Another thing to consider indexing, is anything that appears in your WHERE clause or ORDER BY clause. If you're filtering or sorting by a column, you can probably speed up the query quite a bit by adding an index on that column. And in some cases you'll want to add a multi-column index (for the "find by X, then sort those by Y scenario").

Identifying index opportunities

Unfortunately this is more of an art than a science (otherwise databases and ORMs would just do it for us). But there are some things you can do to identify why a particular query is slow.

Watch out for memory or CPU spikes. When the database is doing a full table scan, it's going to be using a lot of memory and CPU. If you see spikes in either of those, it's a good sign that you need to add an index in one of your queries.

One way to find and understand optimization opportunities is to use EXPLAIN QUERY PLAN to see what the database plans to do for the query. This will show you what indexes it's using (if any at all). Things to watch out for in the output are "SCAN" without an index. This means the database is going to look at every single record in the table. For tables with very few records this doesn't matter, but for tables with millions of records, this can be very slow.

Here's a simple example:

EXPLAIN QUERY PLAN SELECT * FROM user WHERE name = 'Alice';

Here the name is not indexed so the database is going to do a full table scan:

QUERY PLAN
`--SCAN user

EXPLAIN QUERY PLAN SELECT * FROM user WHERE username = 'alicerocks';

Here, the username is unique and therefore automatically indexed by Prisma's migrate command, so the database is able to do a quick lookup using the index Prisma made for us:

QUERY PLAN
`--SEARCH user USING INDEX User_username_key (username=?)

We'll go deeper on this analysis in the exercise.

Indexing in Prisma

As mentioned, Prisma will automatically add an index to your migration for unique fields. If you check the migrations sql file you'll find code for them at the bottom:

-- CreateIndex
CREATE UNIQUE INDEX "User_email_key" ON "User"("email");

-- CreateIndex
CREATE UNIQUE INDEX "User_username_key" ON "User"("username");

-- CreateIndex
CREATE UNIQUE INDEX "UserImage_userId_key" ON "UserImage"("userId");

When you want to manually add an index, you can use the @@index attribute:

model Starport {
  id         String      @id @default(cuid())
  name       String
  locationId String
  location   Location @relation(fields: [locationId], references: [id])

  @@index([locationId])
}

This will add an index on the locationId foreign key.

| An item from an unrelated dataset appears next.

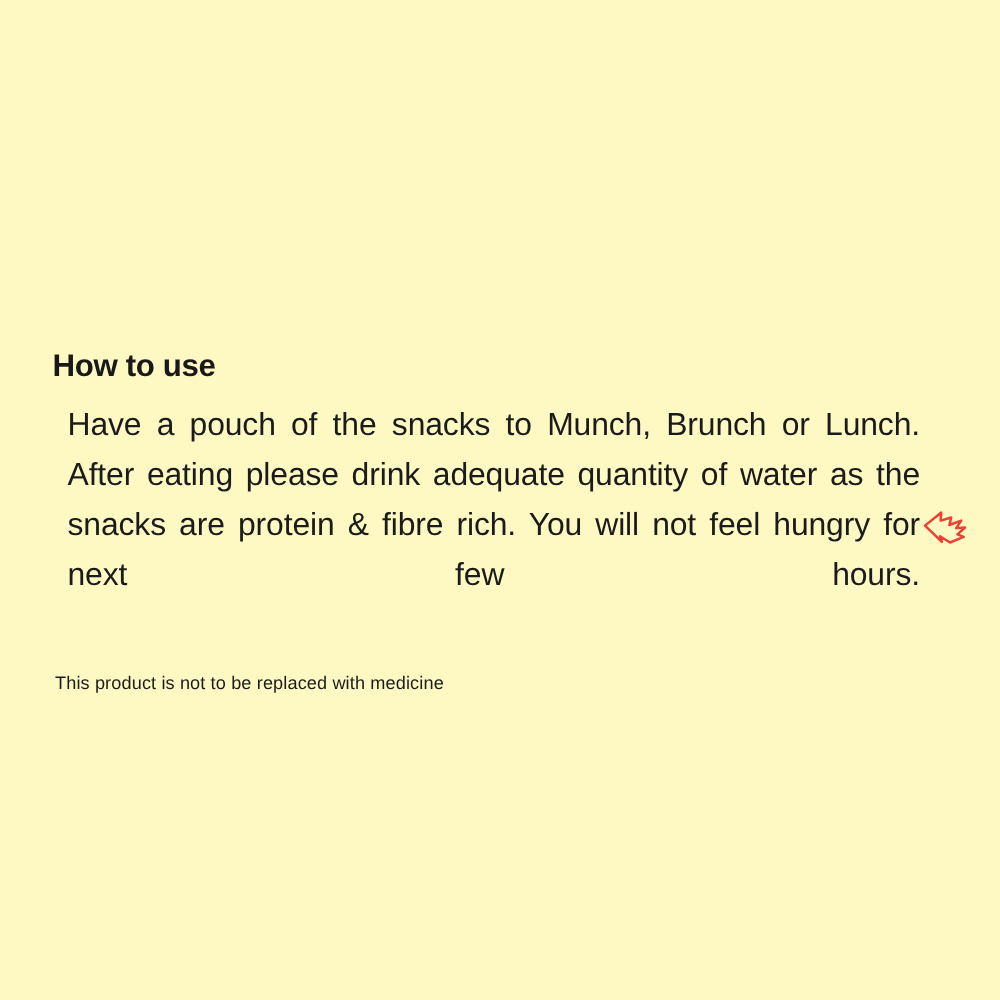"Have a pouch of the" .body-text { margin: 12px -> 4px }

If you want to add a multi-column index, you can do that as well:

model Starport {
  id         String      @id @default(cuid())
  name       String
  locationId String
  location   Location @relation(fields: [locationId], references: [id])

  @@index([locationId, name])
}

This will add an index on the locationId foreign key and the name field. This type of index would be useful if you wanted to look up star ports by their locationId and then sort them by name.

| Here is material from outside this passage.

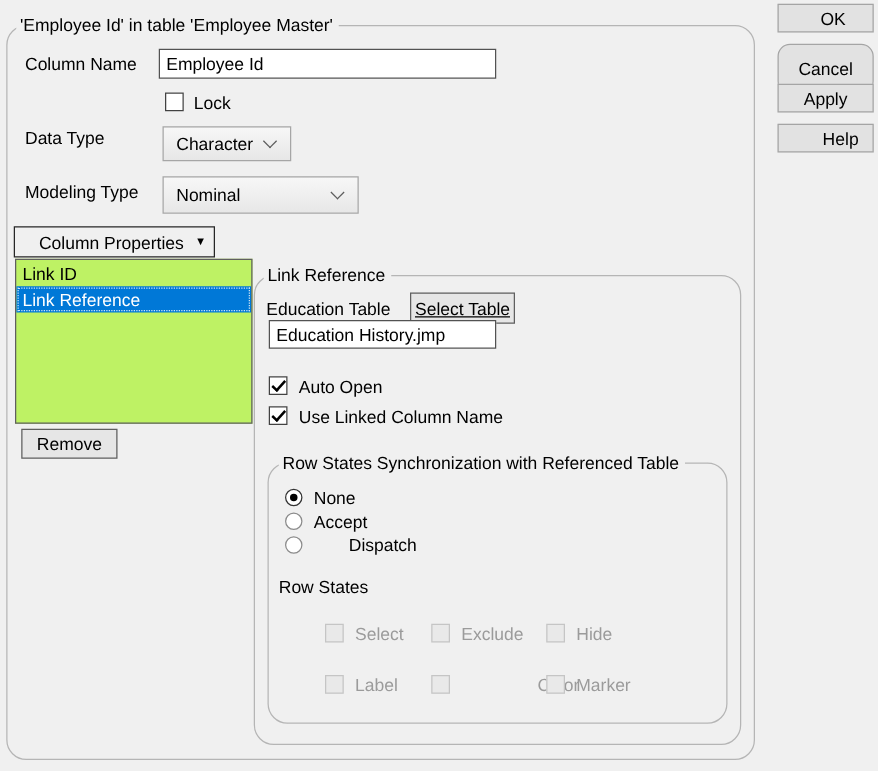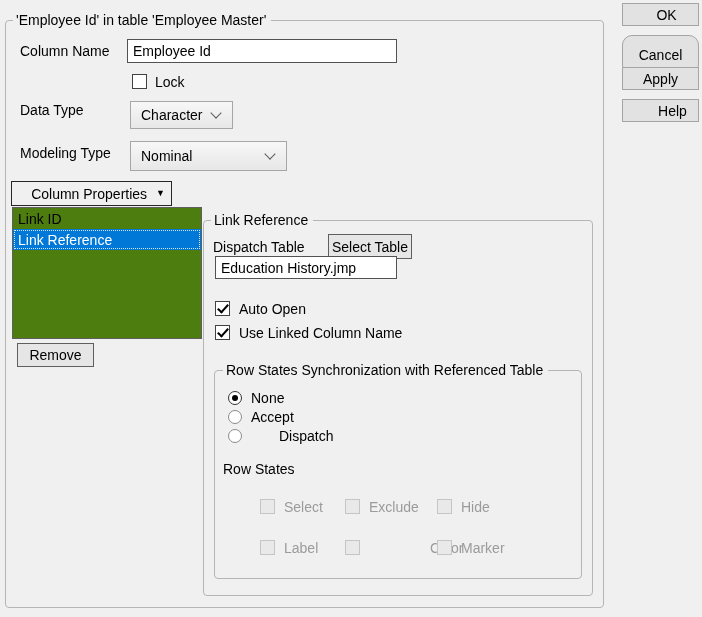"'Employee Id' in table 'Employee" .groupbox { border-radius: 4px -> 16px }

You also have options to name the index, and the sort order for the index as well. You can read more about that in the Prisma docs.

Running SQL commands

So far, we've only run SQL commands through Prisma. You can continue to do this if you like. For example, you could create a new file:

import { PrismaClient } from '@prisma/client'

const prisma = new PrismaClient()

const result = await prisma.$queryRaw`
EXPLAIN QUERY PLAN
SELECT * from note where ownerId = 1
`
console.log(result)

This will work just fine.

However, if you'd like to run SQL commands directly against the database, you will need to download and install the sqlite3 CLI.

I personally use Homebrew for doing this on macOS. If you're on Windows, please make a suggestion here for how to do this!

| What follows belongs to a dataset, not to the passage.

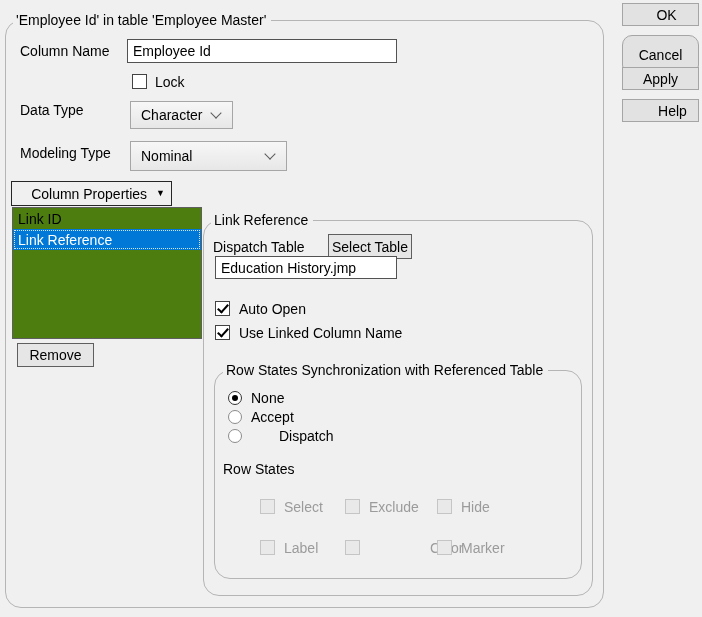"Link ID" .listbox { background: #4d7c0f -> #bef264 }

Installation on Ubuntu & Debian distributions:

sudo apt-get update
sudo apt-get install sqlite3

Check version to confirm installation:

sqlite3 --version

Once you have that installed, then you can run sqlite3 from the command line:

sqlite3 ./prisma/data.db

sqlite> EXPLAIN QUERY PLAN SELECT * from note where ownerId = 1;

Conclusion

There's much more to indexes and optimizations (like SQLite's covering index feature) and understanding SQLite's query optimizer. But for most of you building regular web apps, you don't need to go quite that deep unless you really want to.